WHAT THIS TASK INVOLVES:
Please retype each record exactly as it stands below.

*** EXTRACTED INFORMATION

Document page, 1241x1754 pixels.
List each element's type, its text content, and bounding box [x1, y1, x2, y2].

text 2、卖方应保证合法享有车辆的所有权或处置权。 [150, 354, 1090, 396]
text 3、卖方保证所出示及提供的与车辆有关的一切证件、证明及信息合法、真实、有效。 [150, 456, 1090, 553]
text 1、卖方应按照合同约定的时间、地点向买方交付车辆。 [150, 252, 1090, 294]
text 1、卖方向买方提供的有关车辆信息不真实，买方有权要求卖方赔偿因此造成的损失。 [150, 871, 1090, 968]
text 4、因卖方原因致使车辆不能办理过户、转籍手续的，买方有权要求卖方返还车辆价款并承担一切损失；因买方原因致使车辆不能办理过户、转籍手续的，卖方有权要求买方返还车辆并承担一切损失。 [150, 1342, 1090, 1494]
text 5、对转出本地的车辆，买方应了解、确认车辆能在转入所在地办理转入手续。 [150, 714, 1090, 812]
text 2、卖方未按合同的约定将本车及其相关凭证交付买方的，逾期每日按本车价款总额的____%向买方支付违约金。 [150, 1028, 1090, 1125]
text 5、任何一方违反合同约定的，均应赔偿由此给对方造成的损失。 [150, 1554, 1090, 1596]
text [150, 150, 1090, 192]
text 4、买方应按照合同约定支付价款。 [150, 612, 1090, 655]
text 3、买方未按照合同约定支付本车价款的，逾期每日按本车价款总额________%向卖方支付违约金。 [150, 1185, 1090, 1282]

******

ANSWER TO THIS EXERCISE:
Document page, 1241x1754 pixels.
List each element's type, its text content, and bounding box [x1, y1, x2, y2].

text 2、卖方应保证合法享有车辆的所有权或处置权。 [150, 354, 1090, 396]
text 3、卖方保证所出示及提供的与车辆有关的一切证件、证明及信息合法、真实、有效。 [150, 456, 1090, 553]
text 1、卖方应按照合同约定的时间、地点向买方交付车辆。 [150, 252, 1090, 294]
text 1、卖方向买方提供的有关车辆信息不真实，买方有权要求卖方赔偿因此造成的损失。 [150, 871, 1090, 968]
text 4、因卖方原因致使车辆不能办理过户、转籍手续的，买方有权要求卖方返还车辆价款并承担一切损失；因买方原因致使车辆不能办理过户、转籍手续的，卖方有权要求买方返还车辆并承担一切损失。 [150, 1342, 1090, 1494]
text 5、对转出本地的车辆，买方应了解、确认车辆能在转入所在地办理转入手续。 [150, 714, 1090, 812]
text 2、卖方未按合同的约定将本车及其相关凭证交付买方的，逾期每日按本车价款总额的____%向买方支付违约金。 [150, 1028, 1090, 1125]
text 5、任何一方违反合同约定的，均应赔偿由此给对方造成的损失。 [150, 1554, 1090, 1596]
text [150, 150, 1090, 192]
text 4、买方应按照合同约定支付价款。 [150, 612, 1090, 655]
text 3、买方未按照合同约定支付本车价款的，逾期每日按本车价款总额________%向卖方支付违约金。 [150, 1185, 1090, 1282]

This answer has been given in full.